【深度学习】—— ResNet-50 实现图像三分类识别

🍨 本文为🔗365天深度学习训练营中的学习记录博客
🍖 原作者：K同学啊

文章目录

[1. 简介 & 数据集介绍](#1. 简介 & 数据集介绍)
[2. 环境](#2. 环境)
[3. 代码实现](#3. 代码实现)
- [3.1 前期准备](#3.1 前期准备)
- - [3.1.1 设置GPU & 导入库](#3.1.1 设置GPU & 导入库)
  - [3.1.2 可视化样本图片](#3.1.2 可视化样本图片)
- [3.2 数据预处理](#3.2 数据预处理)
- - [3.2.1 加载数据集并定义预处理](#3.2.1 加载数据集并定义预处理)
  - [3.2.2 查看类别映射](#3.2.2 查看类别映射)
  - [3.2.3 划分训练集和测试集](#3.2.3 划分训练集和测试集)
  - [3.2.4 创建 DataLoader](#3.2.4 创建 DataLoader)
- [3.3 模型建立与训练](#3.3 模型建立与训练)
- - [3.3.1 定义 ResNet50 模型](#3.3.1 定义 ResNet50 模型)
  - [3.3.2 模型结构概览](#3.3.2 模型结构概览)
  - [3.3.3 定义训练和测试函数](#3.3.3 定义训练和测试函数)
  - [3.3.4 训练模型](#3.3.4 训练模型)
[4. 不同优化器对比评估](#4. 不同优化器对比评估)
- [4.1 可视化训练过程](#4.1 可视化训练过程)
- [4.2 加载最优模型并评估](#4.2 加载最优模型并评估)

1. 简介 & 数据集介绍

本实验使用 ResNet50 深度残差网络对眼底图像进行三分类（Normal / Mild / Severe），实现视网膜病变严重程度的自动分级。数据集共 1661 张图像，按 80/20 划分为训练集和测试集，以 ImageNet 预训练的均值和标准差做归一化，使用 AdamW 优化器和交叉熵损失进行端到端训练。

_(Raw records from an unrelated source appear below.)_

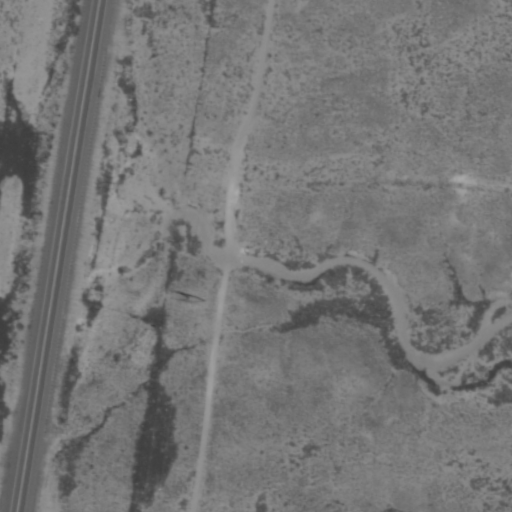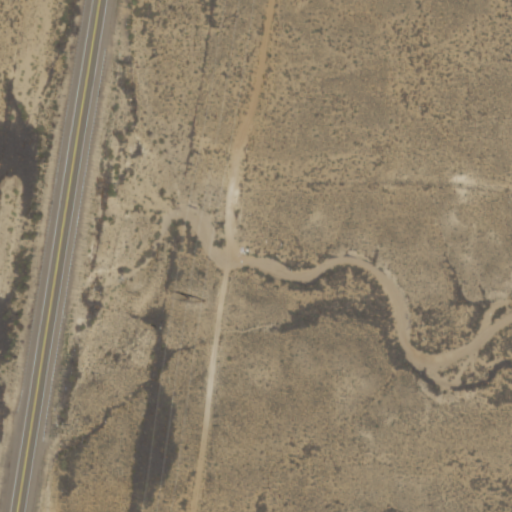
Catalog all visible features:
road: (46, 255)
power tower: (201, 299)
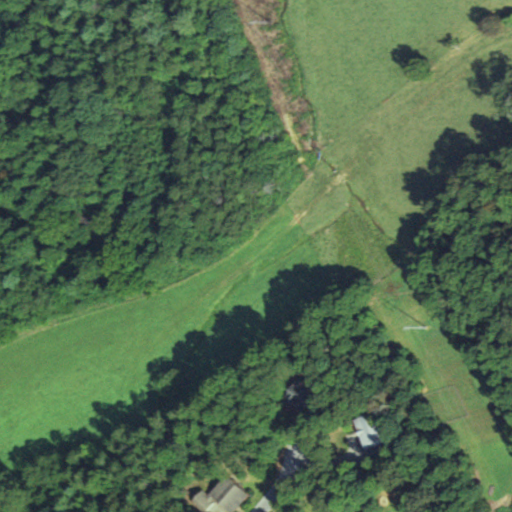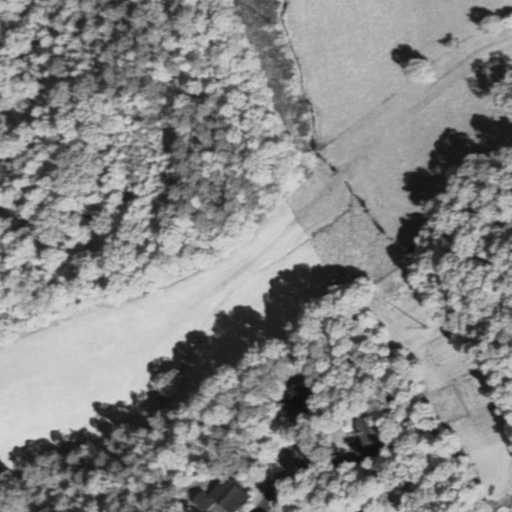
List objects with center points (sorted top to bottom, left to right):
power tower: (269, 22)
power tower: (418, 332)
building: (298, 394)
building: (373, 428)
building: (226, 495)
road: (266, 500)
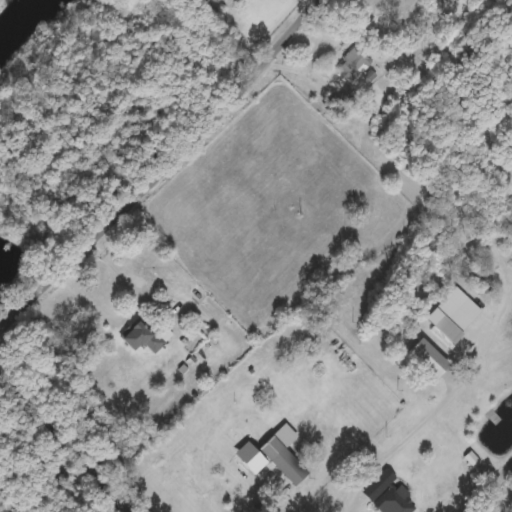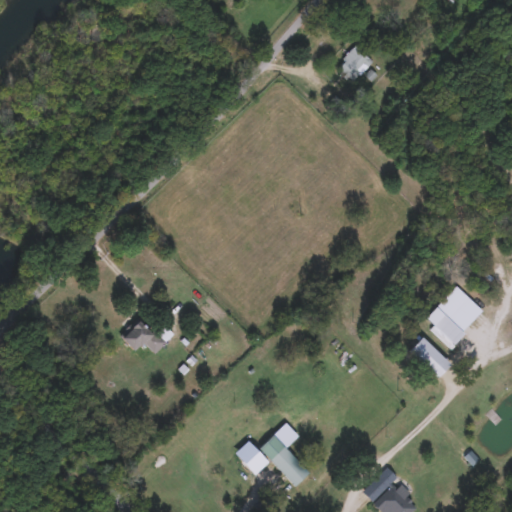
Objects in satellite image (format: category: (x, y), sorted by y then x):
building: (449, 0)
building: (450, 0)
building: (352, 62)
building: (352, 63)
road: (167, 167)
road: (129, 278)
building: (445, 328)
building: (446, 328)
building: (145, 335)
building: (145, 336)
building: (426, 356)
building: (427, 356)
road: (422, 421)
road: (70, 440)
building: (248, 448)
building: (248, 448)
building: (286, 464)
building: (287, 465)
building: (377, 483)
building: (378, 483)
building: (395, 500)
building: (395, 501)
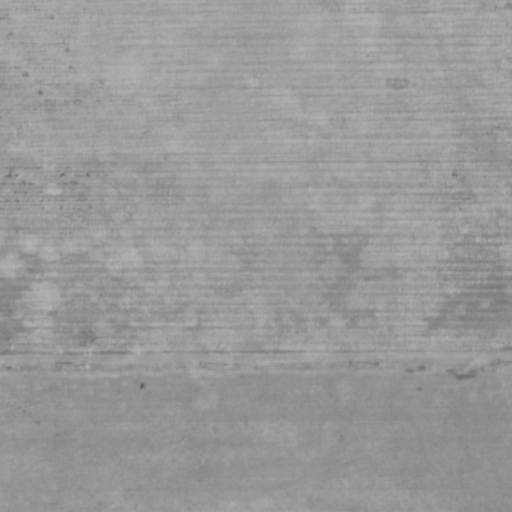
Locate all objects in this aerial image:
crop: (256, 256)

ResNet（Residual Network）由微软研究院何恺明等人于 2015 年提出，核心思想是引入残差连接（Skip Connection） 解决深层网络的退化问题。传统网络层数加深后，训练误差反而上升。ResNet 让网络学习残差映射 F ( x ) = H ( x ) − x F(x) = H(x) - x F(x)=H(x)−x，而非直接学习 H ( x ) H(x) H(x)，使得梯度可以通过 shortcut 直接回传，大幅缓解了梯度消失。ResNet50 采用 Bottleneck 结构，每个残差块包含三层：1×1 降维 → 3×3 卷积 → 1×1 升维。网络共 5 个阶段，逐步将特征图从 224×224 缩小到 7×7，通道数从 64 扩展到 2048，最终通过全局平均池化和全连接层输出分类结果。

2. 环境

语言环境：Python 3.14.6
编译器：Jupyter Notebook
深度学习环境：PyTorch ( torch 2.12.1 + torchvision 0.27.1 )

3. 代码实现

3.1 前期准备

3.1.1 设置GPU & 导入库

导入 PyTorch、torchvision 等深度学习库，配置 matplotlib 中文字体，自动选择 GPU/CPU 设备.

python 复制代码

import torch
import torch.nn as nn
from torchvision import transforms, datasets
import os, PIL, pathlib, warnings
import torchsummary as summary
import copy
import matplotlib.pyplot as plt
from PIL import Image
from datetime import datetime

warnings.filterwarnings("ignore")
plt.rcParams["figure.dpi"] = 100
plt.rcParams['font.sans-serif'] = ['SimHei']
plt.rcParams['axes.unicode_minus'] = False

device = torch.device("cuda" if torch.cuda.is_available() else "cpu")
device

3.1.2 可视化样本图片

从 "2Mild" 类别中读取图片并用 matplotlib 展示，用于直观了解数据内容和质量。

python 复制代码

image_folder='./Data/data/2Mild/'
image_files = [f for f in os. listdir(image_folder) if f.endswith((".jpg", ".png", ".jpeg"))]
fig, axes = plt.subplots(3, 8, figsize=(16, 6))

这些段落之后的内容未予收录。